BERLIN: Chancellor Angela Merkel on Tuesday insisted Germany will not cut foreign aid to raise military spending, rejecting US criticism of its defence outlays.She said, 'We will continue our...
BERLIN: Chancellor Angela Merkel on Tuesday insisted Germany will not cut foreign aid to raise military spending, rejecting US criticism of its defence outlays.
She said, "We will continue our effort" in terms of raising defence spending, "but not at the expense of development aid".
The United States had Tuesday labelled as "worrisome" budget plans by NATO ally Germany that project a fall in military spending in coming years. President Donald Trump has repeatedly accused the biggest EU economy of freeloading on US military might with defence spending far below the NATO member target of two percent of GDP.
Germany´s finance ministry had Monday presented its budget planning for coming years, which signalled a drop. It said defence spending would first rise to 1.37 percent of gross domestic product in 2020 but then likely fall back to 1.25 percent by 2023. US Ambassador Richard Grenell, who has criticised Germany on issues from its Iran policy to proposals to use telecom equipment by China´s Huawei, was quick to comment on the projection. "NATO members clearly pledged to move towards, not away from, two percent by 2024," he said, referring to a goal set at a 2014 alliance summit. "That the German government would even be considering reducing its already unacceptable commitments to military readiness is a worrisome signal to Germany´s 28 NATO Allies."
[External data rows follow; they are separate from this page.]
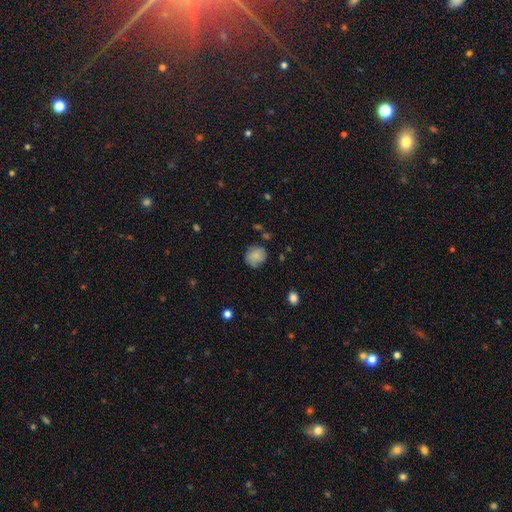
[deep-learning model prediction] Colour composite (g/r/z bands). It shows a smooth galaxy with no disk features (82%) that is round (81%). Merging: none (76%).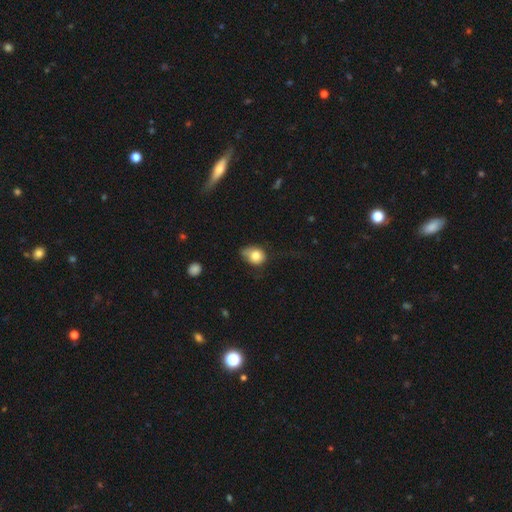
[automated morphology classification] Smooth or featured?
  - smooth: 78% *
  - featured or disk: 13%
  - star or artifact: 9%
How rounded?
  - round: 55% *
  - in between: 44%
  - cigar-shaped: 1%
Merging?
  - minor disturbance: 39% *
  - none: 38%
  - major disturbance: 20%
  - merger: 3%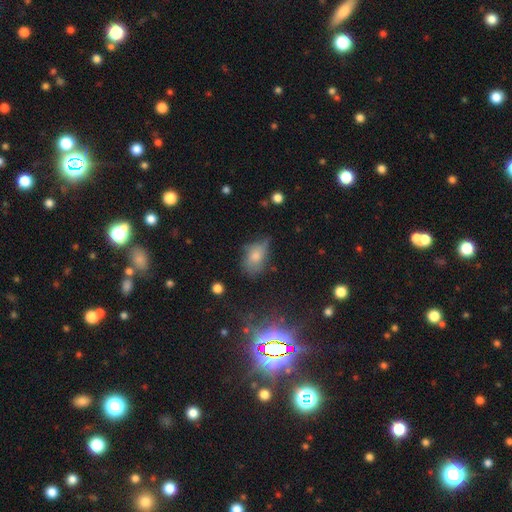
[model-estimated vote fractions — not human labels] Q: Smooth or featured?
A: smooth (67%); runner-up: featured or disk (20%)
Q: How rounded?
A: in between (84%); runner-up: round (14%)
Q: Merging?
A: none (44%); runner-up: minor disturbance (37%)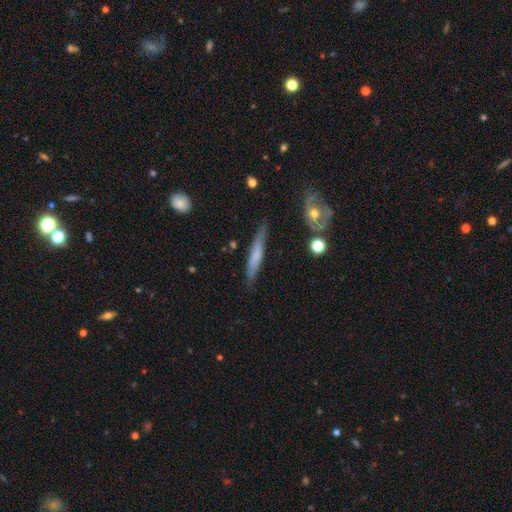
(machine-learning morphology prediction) Smooth or featured? Predicted: smooth (p=0.56). How rounded? Predicted: cigar-shaped (p=0.92). Merging? Predicted: none (p=0.79).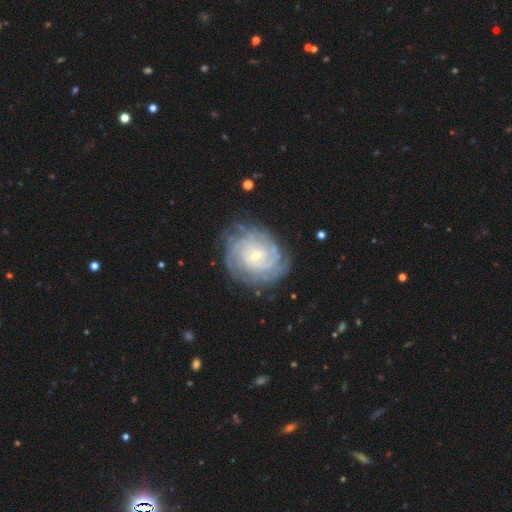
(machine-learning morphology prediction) Smooth or featured?
  - featured or disk: 86% *
  - smooth: 7%
  - star or artifact: 7%
Edge-on disk?
  - no: 97% *
  - yes: 3%
Bar?
  - no: 68% *
  - weak: 24%
  - strong: 7%
Spiral arms?
  - yes: 97% *
  - no: 3%
Spiral winding?
  - tight: 83% *
  - medium: 15%
  - loose: 3%
Spiral arm count?
  - can't tell: 33% *
  - 4: 20%
  - more than 4: 15%
  - 3: 14%
  - 2: 11%
  - 1: 7%
Bulge size?
  - small: 75% *
  - moderate: 22%
  - large: 2%
  - none: 1%
  - dominant: 1%
Merging?
  - none: 79% *
  - minor disturbance: 14%
  - major disturbance: 5%
  - merger: 1%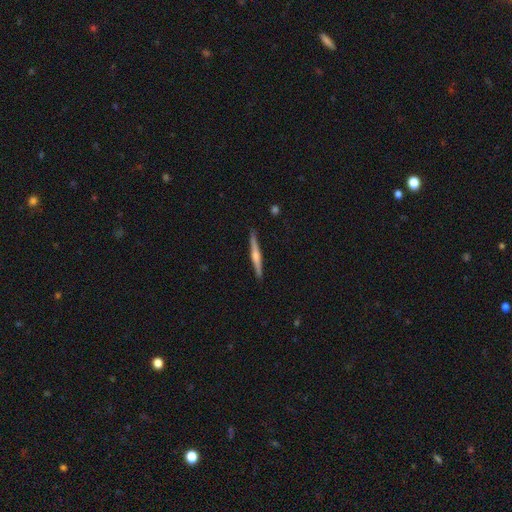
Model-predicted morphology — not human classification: smooth-or-featured: featured or disk: 69% | smooth: 26% | star or artifact: 5%
  disk-edge-on: yes: 98% | no: 2%
    edge-on-bulge: rounded: 78% | boxy: 11% | none: 11%
  merging: none: 91% | minor disturbance: 7% | major disturbance: 1% | merger: 1%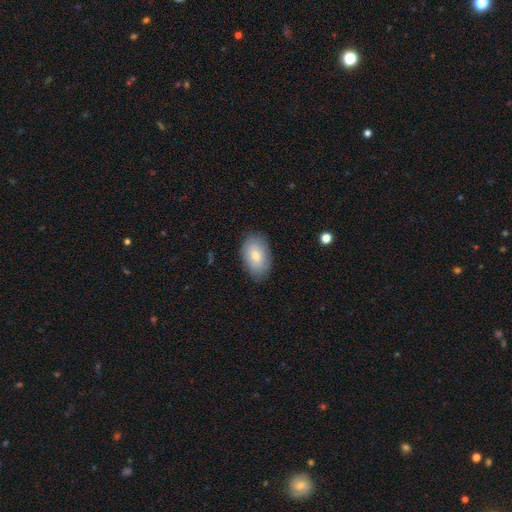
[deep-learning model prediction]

Grenell´s latest reprimand sparked anger in Berlin. A senior lawmaker of the Social Democrats, Carsten Schneider, labelled Grenell a "total diplomatic failure" and the liberal FDP party´s Wolfgang Kubicki even demanded the envoy be expelled.
Merkel, speaking more diplomatically at a Berlin conference, pushed back against the criticism by arguing that Germany was as focused on foreign aid as on military spending. "We have always said that we´re headed in the direction of two percent, and that by 2024 we will reach 1.5 percent," she said.
"I can understand that this is not enough for the American president, it´s not enough for many European allies," she conceded, speaking at the Global Solutions Summit in Berlin.